Setelah bukti terkumpul, Eris menyebut terdapat sejumlah opsi hukum yang dapat dipertimbangkan para korban melalui orang tua atau wali maupun kuasa hukum.
Pertama, membuat laporan polisi terhadap pihak-pihak yang berdasarkan hasil penyelidikan dan penyidikan diduga bertanggung jawab atas kejadian tersebut.
Kedua, mengajukan gugatan perbuatan melawan hukum terhadap pihak-pihak yang relevan apabila terdapat dasar dan bukti yang cukup.
Ketiga, mempertimbangkan gugatan perwakilan kelompok (class action) apabila persyaratan untuk menempuh mekanisme tersebut terpenuhi.
Eris menegaskan, langkah hukum bukan semata-mata untuk mencari kesalahan atau menyalahkan pihak tertentu. Menurut dia, proses hukum diperlukan apabila terdapat dugaan pelanggaran agar penyebab kejadian dapat diungkap secara objektif dan hak-hak para korban dapat diperjuangkan.
Ia juga mengingatkan para orang tua agar bersatu dalam mendokumentasikan seluruh dampak yang dialami anak-anak mereka.
“Para orang tua atau wali sebaiknya berdiskusi dan berkolaborasi guna memperjuangkan hak-hak anak-anak yang terdampak,” ujar Eris.
Bukan Sekadar Permintaan Maaf
Kasus dugaan keracunan ratusan pelajar di Berastagi telah menimbulkan keresahan di kalangan orang tua dan masyarakat Karo.
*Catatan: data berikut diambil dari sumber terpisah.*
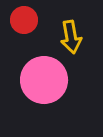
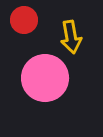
pink circle: moved 1 px right, 2 px up
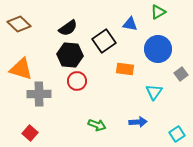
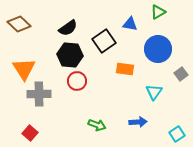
orange triangle: moved 3 px right; rotated 40 degrees clockwise
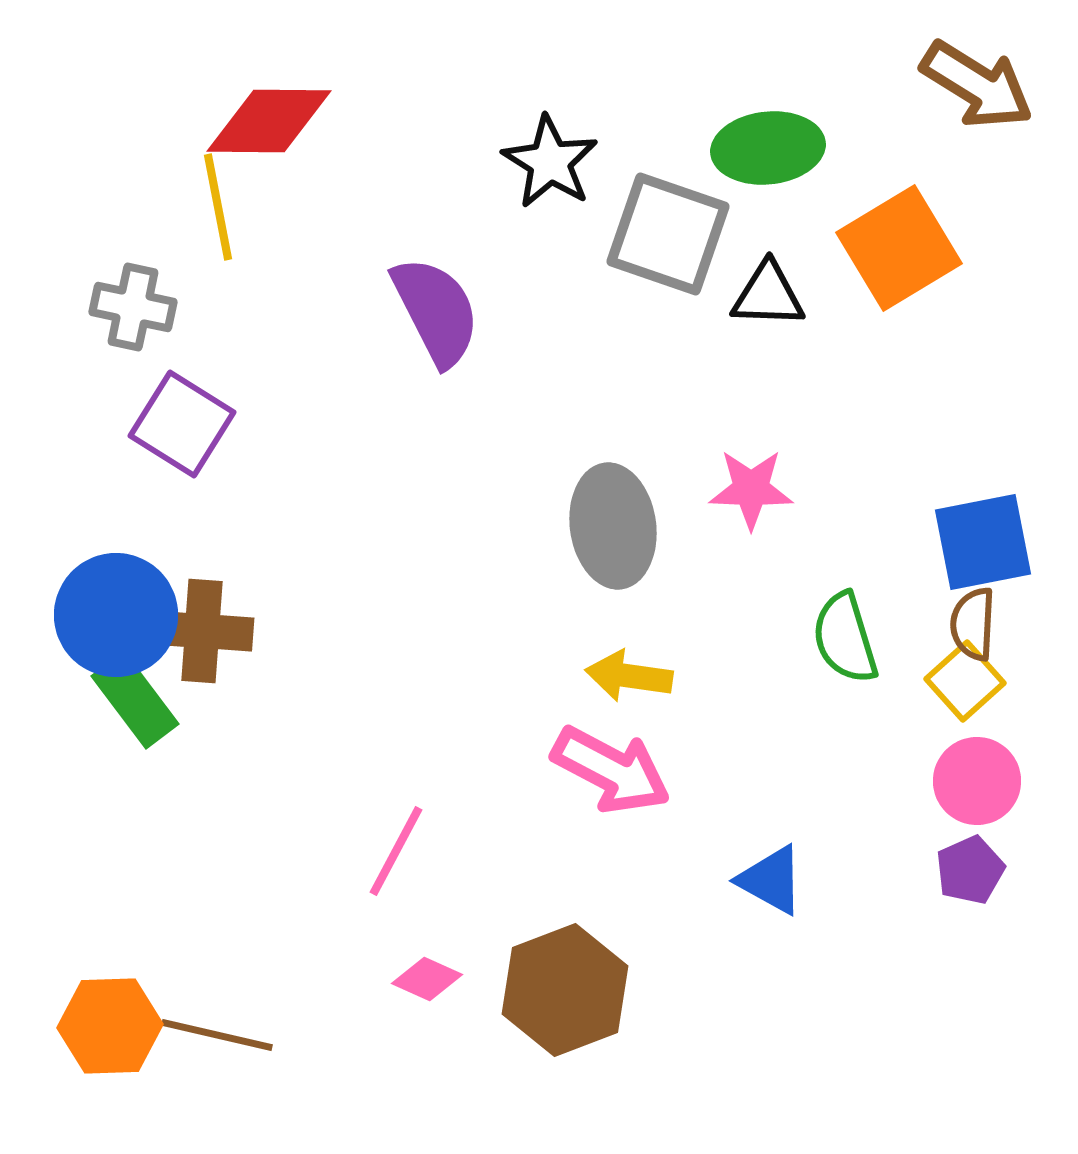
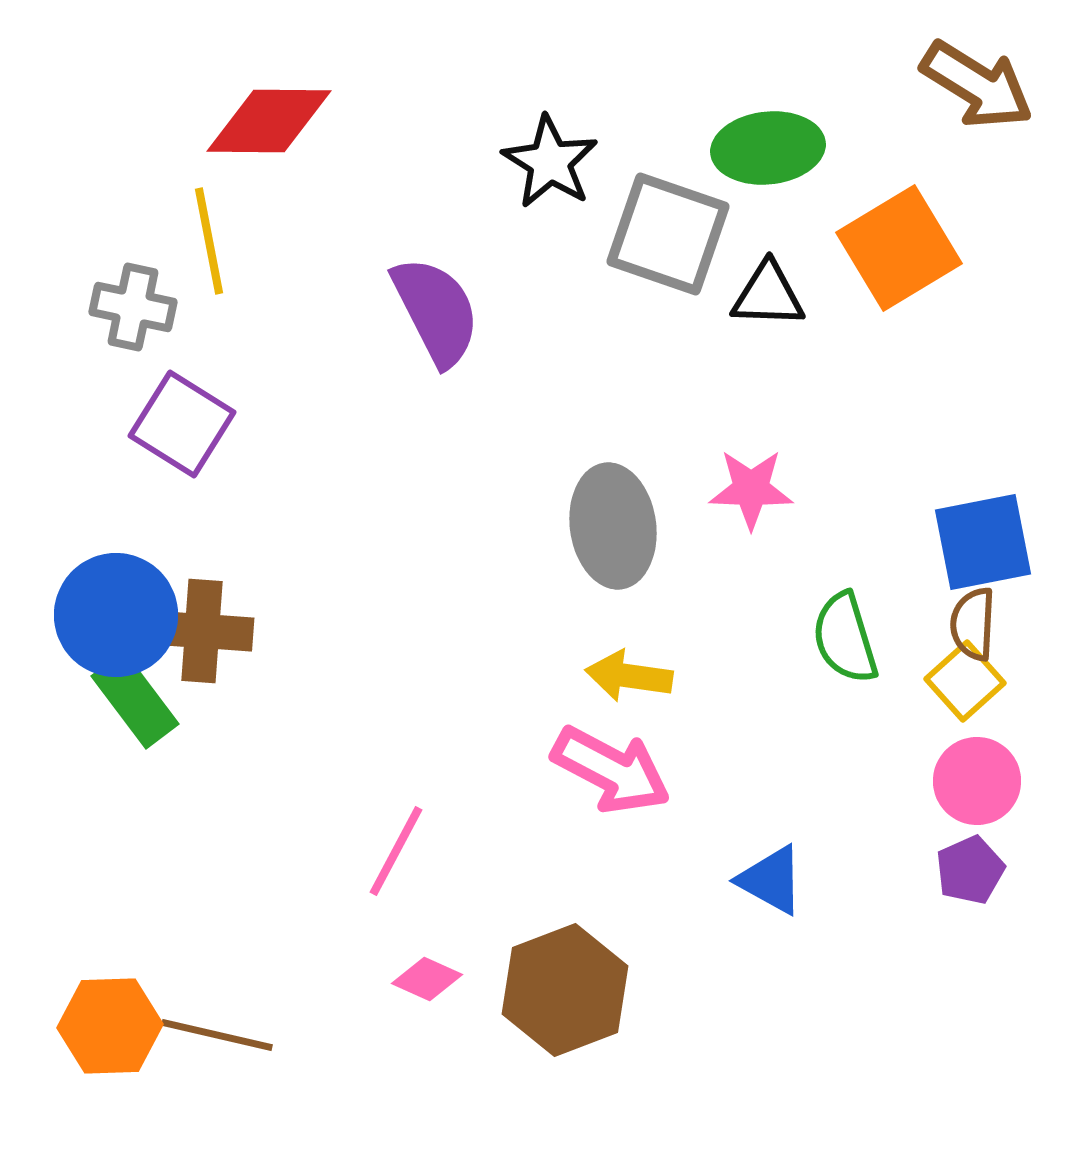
yellow line: moved 9 px left, 34 px down
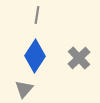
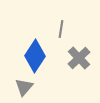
gray line: moved 24 px right, 14 px down
gray triangle: moved 2 px up
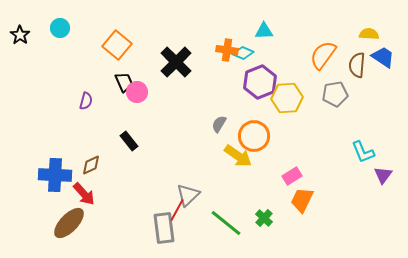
Apalagi, adanya siswa yang kembali sakit setelah sebelumnya diperbolehkan pulang membuat keluarga korban semakin was-was.
Sementara itu, Badan Gizi Nasional (BGN) telah menyampaikan permintaan maaf dan berjanji melakukan investigasi secara transparan. SPPG yang terkait dengan kejadian tersebut juga disebut akan mendapatkan tindakan apabila ditemukan pelanggaran, termasuk kemungkinan penghentian operasional dan pencopotan kepala SPPG.
Namun, bagi Eris, masyarakat membutuhkan lebih dari sekadar permintaan maaf.
Yang dibutuhkan adalah kepastian mengenai penyebab keracunan, transparansi hasil pemeriksaan, pertanggungjawaban pihak yang terbukti lalai, serta jaminan perlindungan bagi anak-anak penerima program MBG.
Menurutnya, apabila proses investigasi menemukan adanya unsur kelalaian maupun dugaan tindak pidana, maka jalur hukum harus menjadi bagian dari upaya penyelesaian.
Program Makan Bergizi Gratis, kata dia, seharusnya memberikan manfaat dan rasa aman bagi anak-anak sekolah.
Jangan sampai program yang bertujuan memenuhi kebutuhan gizi anak justru membuat orang tua takut ketika anak mereka menyantap makanan yang disediakan.
Bagi Eris, membawa persoalan ini ke ranah hukum merupakan salah satu cara untuk memastikan hak para korban diperjuangkan dan kejadian serupa tidak kembali terulang.